A number of callers questioned whether it is unfair that people who have emigrated can also get the money.
"Why don't you set restrictions to only give money to those who have been living here for not less than 8 months in the past year? I think this restriction is very simple, and can leave out hundreds of thousands of people, and can save a lot of money,” one caller asked Chan.
Chan said figures from the Immigration Department show there are close to 7 million Hong Kong permanent residents. He said while the department knows how many people have left the city; it doesn’t know why they have left.
He said the administrative procedures to screen out some people would be complicated.
“Some people left to study overseas, some have moved to live at a cheaper place,” he said.
“It’s doable, if I wanted to impose restrictions on who can get the money, but it wouldn't be easy. It would take a long time.
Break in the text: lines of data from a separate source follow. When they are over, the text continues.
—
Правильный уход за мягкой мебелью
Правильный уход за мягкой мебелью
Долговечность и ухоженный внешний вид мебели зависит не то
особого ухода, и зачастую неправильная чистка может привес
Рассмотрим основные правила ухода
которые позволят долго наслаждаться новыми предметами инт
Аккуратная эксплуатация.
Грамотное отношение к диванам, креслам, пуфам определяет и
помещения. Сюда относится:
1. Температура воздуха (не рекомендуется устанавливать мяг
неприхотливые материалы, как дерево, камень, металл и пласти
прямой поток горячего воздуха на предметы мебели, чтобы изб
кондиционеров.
I wouldn’t be able to give residents the money quickly,” said the finance chief.
He said such a move would also impact on the government’s plan to boost spending and revive the economy.
He added that the government would discuss with the business sector on the possible introduction of promotional events to attract Hong Kong residents who have emigrated to come back and spend.
Another woman, who said she had recently moved to Hong Kong from the mainland, accused the Financial Secretary of discriminating against people like her.
"I think the secretary's budget has elements of discrimination against new immigrants. We don't get the money just because we are not permanent residents," she said.
"But do you understand we leave home every morning before 5 to go to work and return home at 7 in the evening? We work so hard everyday to serve Hong Kong: why do we not get any benefits?" she asked.
The Financial Secretary denied that the cash handout is discriminatory.
He said if everyone who lives and works in Hong Kong was entitled to the HK$10,000, then foreign domestic helpers and foreign students studying here would also benefit, and this he said may not be a suitable arrangement.
One caller criticised the financial secretary for not learning from the experience of 2011 when his predecessor, John Tsang, was also criticised for giving a HK$6,000 handout to people who no longer live in Hong Kong. He urged the secretary to amend his plan.